In a traditional interview it can be just about impossible to accurately assess a candidate’s cultural fit – especially if you’re using questions like the old “tell me about yourself” standby.
In a situation that depends on an emotional component for a quality decision, it is too easy to be inexact and inconsistent. This is the “falling in love” strategy of interviewing which most of us have used at one time or another, depending entirely upon out guts to make hiring decisions.
Often, however, these hires do not turn out to be the best hires you ever made.
One of the most common reasons behind bad hires is a cultural mismatch: After hiring a candidate who has the perfect skill set for the job at hand, you find that candidate lacks the perfect mindset to thrive in your company’s culture.
As mentioned above, uncovering this fact – that a candidate doesn’t match your culture – can be very difficult to do during the interview. Luckily, however, behavioral interview questions can help.
How Behavioral Interview Questions Uncover Cultural Fit
Behavioral interviewing is based on the belief that recent past behavior is the best predictor of future behavior and performance.
The typical behavioral interview question is made up of two parts: the “opening” or “set up” to the question and the situation you want to replicate. For example:
- The opening: Tell me about a time when …
- The situation: … you had to work on a tight deadline.
While many positions might require a person to work under pressure and on tight deadlines, what you are trying to discover with a question like this is whether or not the candidate can handle a situation typical to your company in a way that is compatible with your culture.
To find this information out, you must get a complete behavioral answer to your question.
A complete behavioral answer is made up of three parts: problem, action, and result. I call it the “PAR” method of answering questions:
- Problem: Here, the candidate should talk the about the situation they faced and the tasks involved.
- Action: Here, the candidate should describe the actions they took to address the problem they faced. To really get a full answer here, you may need to dig a little bit. Ask the candidate detailed questions about their specific role in the situation. Pay attention to their answers: As the candidate describes the actions they took, they will reveal a lot of information about the kind of culture they work best in.
- Result: Here, the candidate should identify the results their actions lead to.
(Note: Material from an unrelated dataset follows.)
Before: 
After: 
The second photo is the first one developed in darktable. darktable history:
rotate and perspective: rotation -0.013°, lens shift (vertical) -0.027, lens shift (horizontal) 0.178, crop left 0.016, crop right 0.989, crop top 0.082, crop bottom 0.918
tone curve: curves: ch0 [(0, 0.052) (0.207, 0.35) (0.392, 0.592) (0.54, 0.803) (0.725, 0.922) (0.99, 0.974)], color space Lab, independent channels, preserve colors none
If possible, the candidate should quantify these results.
Not every candidate will immediately give you a “PAR” answer, so you may have to keep pressing them until you get all the information you need. This is important: Doing so gives you the best chance to really uncover the candidate’s cultural fit and maximize your quality of hire.
Raising the Bar on the Behavioral Interview Question
At Talentron, we like to add a third part to every behavioral interview question. We call it the “bar raiser.” This part of the question is designed to increase the difficulty of the question by removing resources, such as people, time, money, etc.
- The opening: Tell me about a time when …
- The situation: … you had to work on a tight deadline …
- Bar Raiser: … and were not allowed to hire extra temporary staff.
In addition to making the question more difficult, adding a bar raiser can also help you construct a situation that most accurately reflects life at your company. That way, you’ll get an even clearer view of how the candidate may (or may not) fit in at your company.
Remember: Cultural Fit Is Found Not in What the Candidate Says, but in How They Say It
As the candidate discusses the situations they have faced, the work they have done, and the results they have achieved, listen carefully to the responses. It is here in these responses that you will discover whether or not the candidate is a fit for your organization.
When you describe typical situations at your organization through behavioral questions, does the candidate express excitement about the opportunity? Do they see nothing but problems? Do they rise to the occasion or seem stressed out?
You want people on your team to see your situation as exciting, challenging, and rewarding – not as a massive problem.